It’s been three years in the making but the sun has finally decided to shine in New Zealand’s normally wet and windy capital Wellington. Oh, and it’s Pinot2013.
New Zealand is a small wine producer – it’s the world’s 17th largest wine producer – after Serbia of all places, and I can’t say I’ve been to many Serbian wine conferences. Smaller still, Pinot Noir represents just one-tenth of New Zealand’s production, and Sam Neill, of Alcatraz and Jurassic Park fame turned Central Otago winery owner put that into perspective. “We are here for 0.10176 of the world’s wine,” he noted. Yet, the wine world’s glitterati including Lisa Perrotti-Brown MW, Jeannie Cho Lee MW and Matt Kramer have turned up so it must be a worthy 0.10176.
Matt Kramer kicked things off with a cracking keynote speech entitled ‘Can Atheists Create Great Pinot Noir?’ I can’t say any more – you’ll have to wait to read all about it on wine-searcher.com’s news tomorrow.
Sam Neill followed that up with a comedy speech, scoring Kramer a harsh 84/100. Now he knows what it feels like to be on the receiving end of a sub-90 Wine Spectator score!
Having been told his job was to entertain us, Neill certainly did that, despite modestly claiming he was no entertainer. “Good God, have you seen any of my films? I don’t do entertaining. I am the sort of chap that gets cast as someone who’ll cheerfully cut off a woman’s finger with a blunt axe just to make a point. I’ve just finished working for the BBC – I was playing a psychotic cop from Belfast who tortures people for information. I’m not an entertainer!”

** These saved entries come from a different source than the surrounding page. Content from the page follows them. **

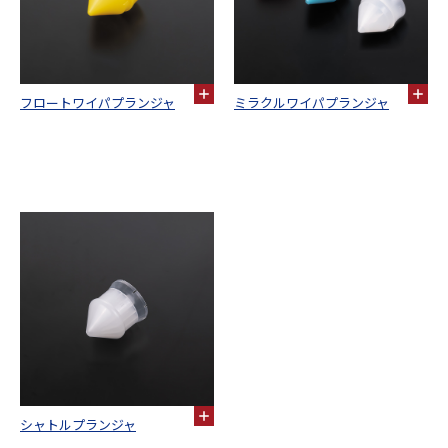
フロートワイパプランジャ
ミラクルワイパプランジャ
シャトルプランジャ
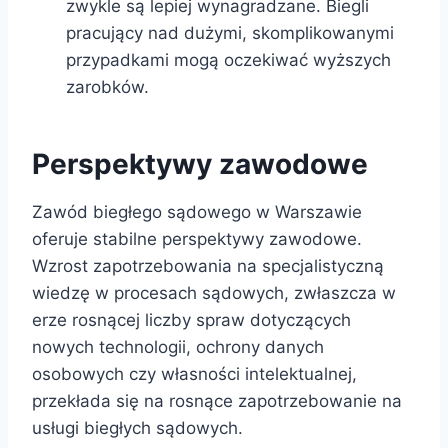
zwykle są lepiej wynagradzane. Biegli
pracujący nad dużymi, skomplikowanymi
przypadkami mogą oczekiwać wyższych
zarobków.
Perspektywy zawodowe
Zawód biegłego sądowego w Warszawie
oferuje stabilne perspektywy zawodowe.
Wzrost zapotrzebowania na specjalistyczną
wiedzę w procesach sądowych, zwłaszcza w
erze rosnącej liczby spraw dotyczących
nowych technologii, ochrony danych
osobowych czy własności intelektualnej,
przekłada się na rosnące zapotrzebowanie na
usługi biegłych sądowych.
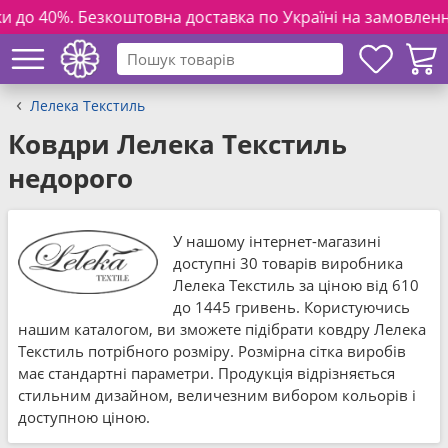
товна доставка по Україні на замовлення від 3000 грн. та 
Лелека Текстиль
Ковдри Лелека Текстиль
недорого
У нашому інтернет-магазині
доступні 30 товарів виробника
Лелека Текстиль за ціною від 610
до 1445 гривень. Користуючись
нашим каталогом, ви зможете підібрати ковдру Лелека
Текстиль потрібного розміру. Розмірна сітка виробів
має стандартні параметри. Продукція відрізняється
стильним дизайном, величезним вибором кольорів і
доступною ціною.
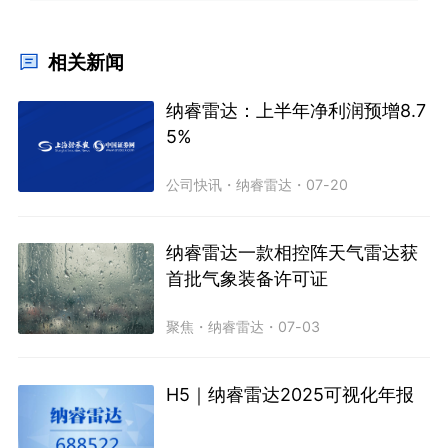
相关新闻
纳睿雷达：上半年净利润预增8.7
5%
公司快讯
・
纳睿雷达
・
07-20
纳睿雷达一款相控阵天气雷达获
首批气象装备许可证
聚焦
・
纳睿雷达
・
07-03
H5｜纳睿雷达2025可视化年报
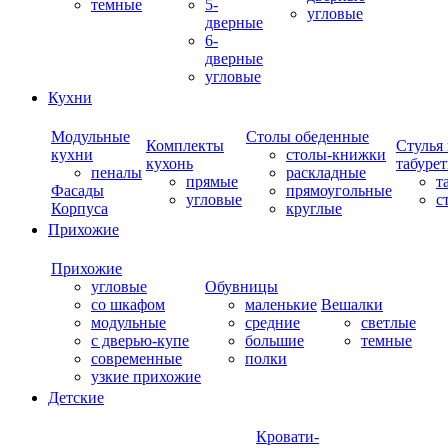
темные
5-
угловые
дверные
6-
дверные
угловые
Кухни
Модульные
Столы обеденные
Комплекты
Стулья
кухни
столы-книжки
кухонь
табуре
пеналы
раскладные
прямые
т
Фасады
прямоугольные
угловые
с
Корпуса
круглые
Прихожие
Прихожие
угловые
Обувницы
со шкафом
маленькие
Вешалки
модульные
средние
светлые
с дверью-купе
большие
темные
современные
полки
узкие прихожие
Детские
Кровати-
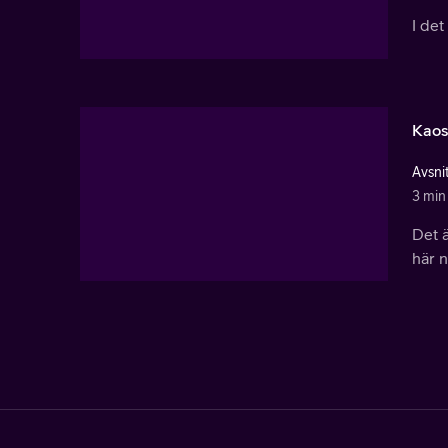
I det
Kaos
Avsni
3 min
Det ä
här n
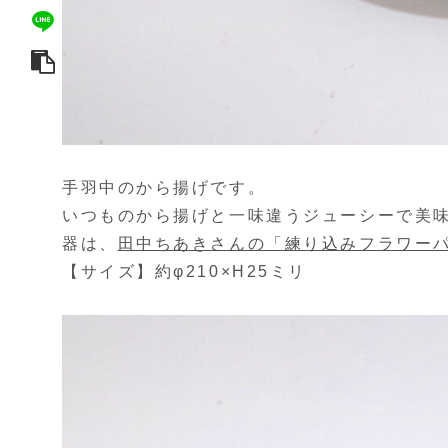
手羽中のから揚げです。
いつものから揚げと一味違うジューシーで美
器は、
田中ちあきさんの「練り込みフラワーパ
【サイズ】約φ210×H25ミリ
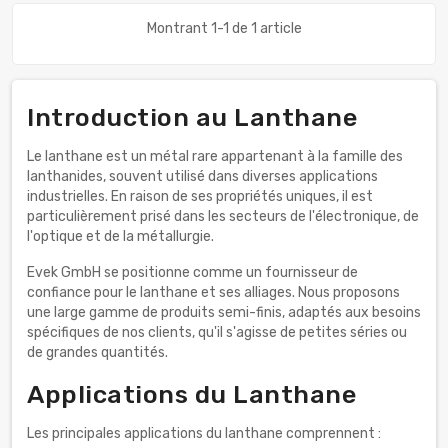
Montrant 1-1 de 1 article
Introduction au Lanthane
Le lanthane est un métal rare appartenant à la famille des
lanthanides, souvent utilisé dans diverses applications
industrielles. En raison de ses propriétés uniques, il est
particulièrement prisé dans les secteurs de l'électronique, de
l'optique et de la métallurgie.
Evek GmbH se positionne comme un fournisseur de
confiance pour le lanthane et ses alliages. Nous proposons
une large gamme de produits semi-finis, adaptés aux besoins
spécifiques de nos clients, qu'il s'agisse de petites séries ou
de grandes quantités.
Applications du Lanthane
Les principales applications du lanthane comprennent :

Nevertheless that didn’t stop him from giving us a comprehensive overview of how to use the word bastard, and there can’t be many times that has happened at a keynote speech at a wine conference. Apparently it can be used as a term of endearment in Australasia – although that’s news to me. Perhaps I have led a sheltered life. For example, “Jasper Morris, what a funny bastard he is,” said Neill. “Tim Atkin – what an excellent bastard he is,” he added.
But it turned out all this blaspheming was leading up to a point. “Vis-a-vis Burgundy, I see us as the bastards of Pinot Noir. As in good bastards as well as in the literal sense we are the bastards of Pinot Noir…We are the bastards of Pinot cos we are unwanted and unacknowledged.
“And like the best bastards anywhere, we don’t care. We take what we want from the old culture [Europe] and we discard what we see as obsolete and we are free to innovate. It’s good to be bastards. And it’s even better to be good bastards.”
So I’m surrounded by bastards. Good bastards it seems. All 0.10176 of them.